[Data for processing — start]

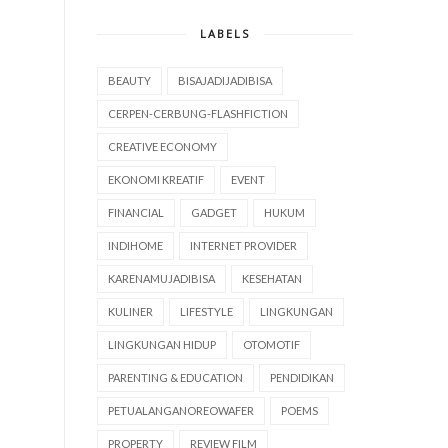
LABELS
BEAUTY
BISAJADIJADIBISA
CERPEN-CERBUNG-FLASHFICTION
CREATIVE ECONOMY
EKONOMI KREATIF
EVENT
FINANCIAL
GADGET
HUKUM
INDIHOME
INTERNET PROVIDER
KARENAMUJADIBISA
KESEHATAN
KULINER
LIFESTYLE
LINGKUNGAN
LINGKUNGAN HIDUP
OTOMOTIF
PARENTING & EDUCATION
PENDIDIKAN
PETUALANGANOREOWAFER
POEMS
PROPERTY
REVIEW FILM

[Data for processing — finish]

Copy every line of text in the data above verbatim, leaving the pictures out of your answer.

LABELS
BEAUTY
BISAJADIJADIBISA
CERPEN-CERBUNG-FLASHFICTION
CREATIVE ECONOMY
EKONOMI KREATIF
EVENT
FINANCIAL
GADGET
HUKUM
INDIHOME
INTERNET PROVIDER
KARENAMUJADIBISA
KESEHATAN
KULINER
LIFESTYLE
LINGKUNGAN
LINGKUNGAN HIDUP
OTOMOTIF
PARENTING & EDUCATION
PENDIDIKAN
PETUALANGANOREOWAFER
POEMS
PROPERTY
REVIEW FILM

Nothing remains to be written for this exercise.